Add dulse seaweed for iodine (I add a ~4×4″ piece)
Carrots, Onion, Garlic, Onion, Celery. I keep gallon bags in the freezer marked “scraps” and anytime i’m cutting up any of these, I keep the unwanted “ends” and put it in the freezer bag instead of the compost/garbage. Then when its time to make broth i dump the bag into the pot and done… no waste!
Parsley, Oregano
1 Tbl each Sea Salt and Peppercorns and rosemary
1 Tbl Apple Cider Vinegar to help extract goodness from the bones
Cover with water
Then add lots of water
Cover and Simmer for 24-36 hours. You may need to prop the lid if it starts to spit all over your oven – i use a bamboo skewer for this jammed on the edge.
Strain out and discard all the stuff. Poor liquid into large bowls and allow to cool.
Grab a bunch of quart freezer bags. Write “Beef Broth, Month/Year, 4 cups” on several.

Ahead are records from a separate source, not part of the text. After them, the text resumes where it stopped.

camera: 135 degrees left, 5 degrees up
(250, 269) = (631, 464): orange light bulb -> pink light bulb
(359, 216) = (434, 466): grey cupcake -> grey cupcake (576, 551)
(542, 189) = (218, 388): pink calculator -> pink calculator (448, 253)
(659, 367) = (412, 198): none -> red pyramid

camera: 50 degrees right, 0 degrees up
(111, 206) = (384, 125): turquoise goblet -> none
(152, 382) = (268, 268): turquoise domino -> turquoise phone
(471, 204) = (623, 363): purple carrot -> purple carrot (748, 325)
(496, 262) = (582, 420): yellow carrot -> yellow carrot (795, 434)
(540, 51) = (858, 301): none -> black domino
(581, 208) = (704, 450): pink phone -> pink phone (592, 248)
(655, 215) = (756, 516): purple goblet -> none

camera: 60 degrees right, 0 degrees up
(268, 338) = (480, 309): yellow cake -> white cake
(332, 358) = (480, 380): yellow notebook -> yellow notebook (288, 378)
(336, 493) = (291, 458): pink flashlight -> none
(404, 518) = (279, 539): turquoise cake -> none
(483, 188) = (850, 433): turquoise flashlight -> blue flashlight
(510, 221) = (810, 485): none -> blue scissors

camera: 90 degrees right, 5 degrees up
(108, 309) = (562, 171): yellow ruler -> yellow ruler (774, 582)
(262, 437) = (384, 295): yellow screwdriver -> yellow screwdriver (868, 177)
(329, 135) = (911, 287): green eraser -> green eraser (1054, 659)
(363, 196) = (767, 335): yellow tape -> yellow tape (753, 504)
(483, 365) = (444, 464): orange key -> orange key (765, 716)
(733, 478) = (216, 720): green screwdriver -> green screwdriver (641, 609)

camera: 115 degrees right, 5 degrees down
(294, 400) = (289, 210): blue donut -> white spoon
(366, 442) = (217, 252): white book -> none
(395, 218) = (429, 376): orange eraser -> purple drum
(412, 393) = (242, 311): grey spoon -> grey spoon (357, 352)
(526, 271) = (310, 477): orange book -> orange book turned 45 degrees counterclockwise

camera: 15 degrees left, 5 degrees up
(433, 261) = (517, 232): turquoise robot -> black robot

Using a ladle and a 4-cup measuring cup, pour 4 cups of broth into each bag. Carefully seal and prop upright into boxes. Transfer to freezer to freeze.
I sometimes make some 2 cuppers and some 4 cups, depending on my recipes. These can be thawed directly in a pot or in the fridge — just be sure to prop them upright in a bowl! Those bags aren’t as trustworthy as though old “bee” commercials led us to believe!